====== EXTRACTED RECORDS

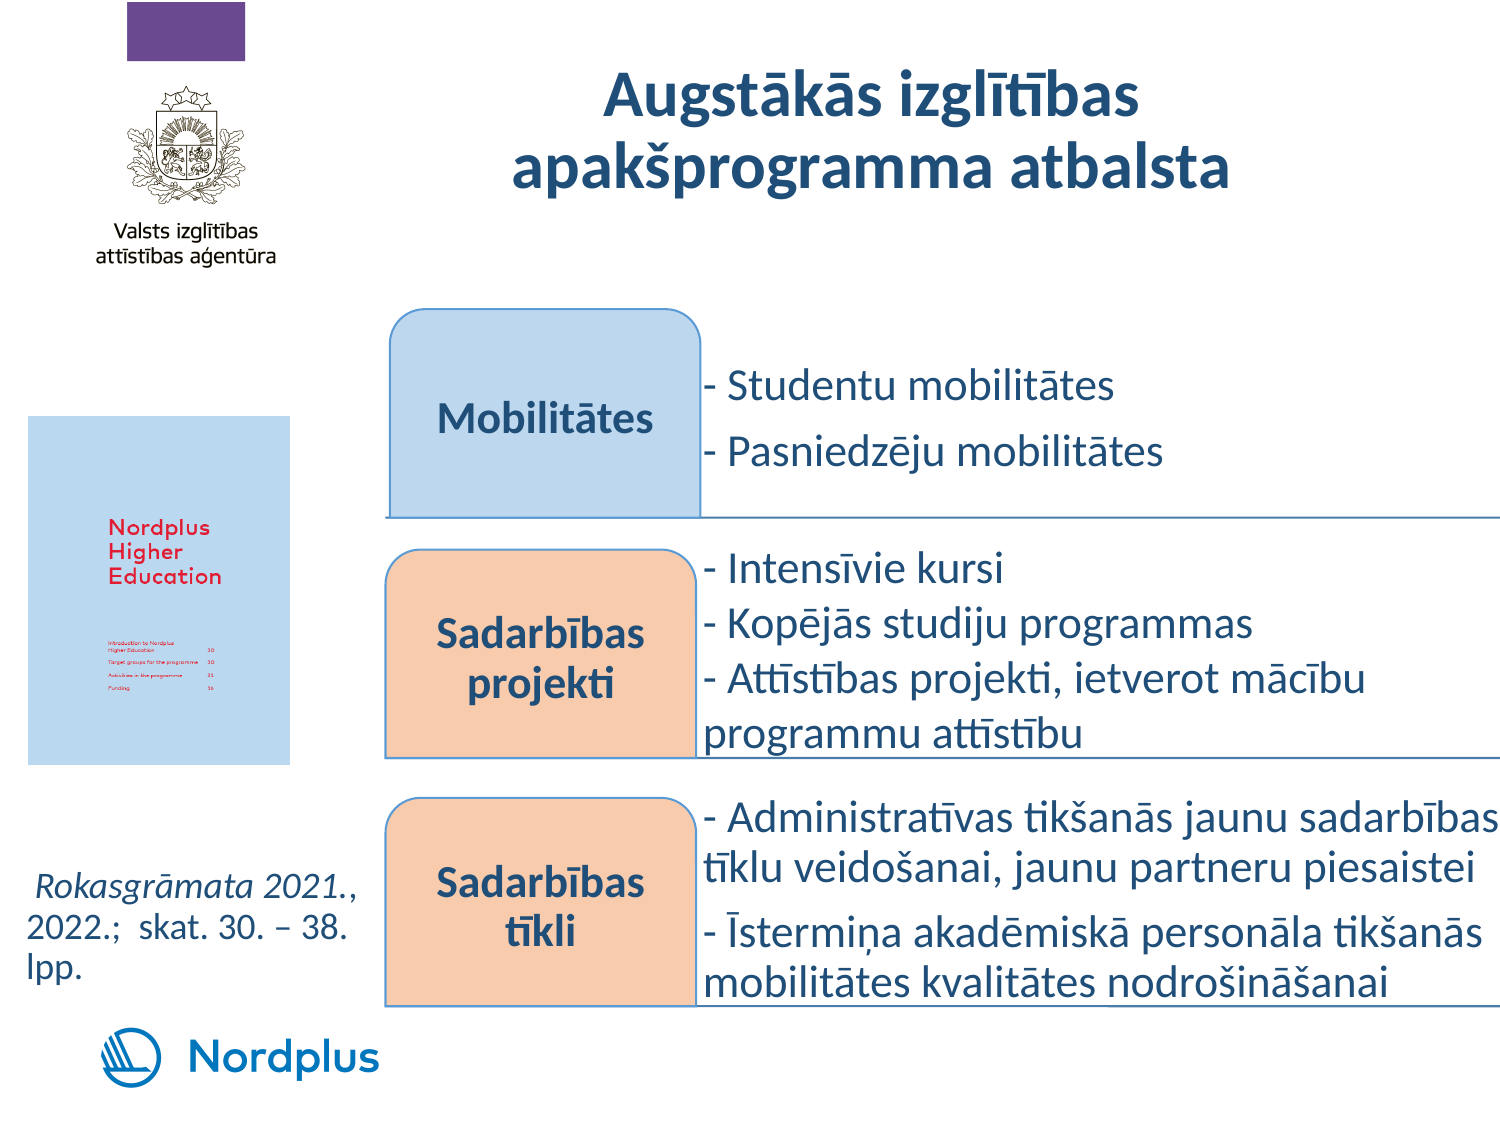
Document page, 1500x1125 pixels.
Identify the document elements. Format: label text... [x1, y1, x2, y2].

============
====== EXTRACTED RECORDS

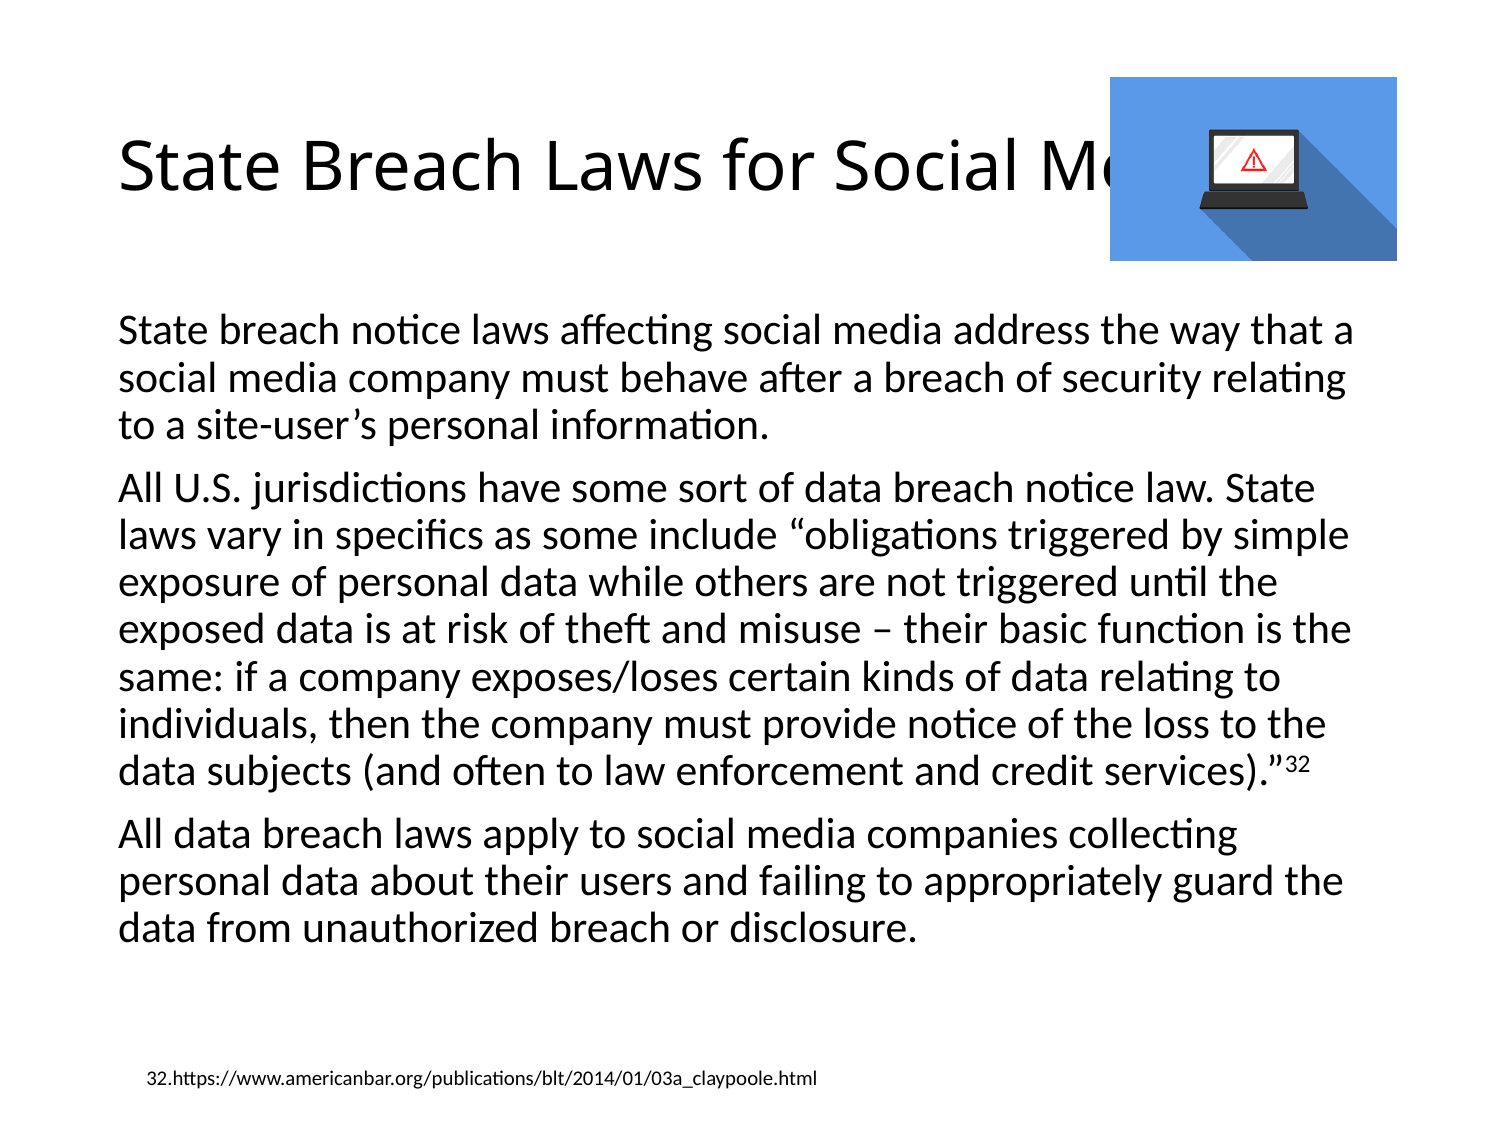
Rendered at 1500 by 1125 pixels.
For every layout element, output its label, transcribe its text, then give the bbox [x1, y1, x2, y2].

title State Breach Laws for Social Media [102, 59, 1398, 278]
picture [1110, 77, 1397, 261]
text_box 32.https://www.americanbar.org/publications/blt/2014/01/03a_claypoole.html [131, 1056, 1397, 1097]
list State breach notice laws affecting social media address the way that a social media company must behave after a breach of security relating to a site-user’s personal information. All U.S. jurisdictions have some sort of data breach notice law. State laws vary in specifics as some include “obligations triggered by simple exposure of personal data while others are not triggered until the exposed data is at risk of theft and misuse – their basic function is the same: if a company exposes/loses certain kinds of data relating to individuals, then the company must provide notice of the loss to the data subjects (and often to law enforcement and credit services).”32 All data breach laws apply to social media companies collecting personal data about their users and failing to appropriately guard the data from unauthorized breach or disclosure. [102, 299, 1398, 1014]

============

● **WHAT THIS TASK INVOLVES**
Please copy out every line of the preceding listing that carries "pixels".

● **WRITTEN RESPONSE**
Document page, 1500x1125 pixels.
Rendered at 1500 by 1125 pixels.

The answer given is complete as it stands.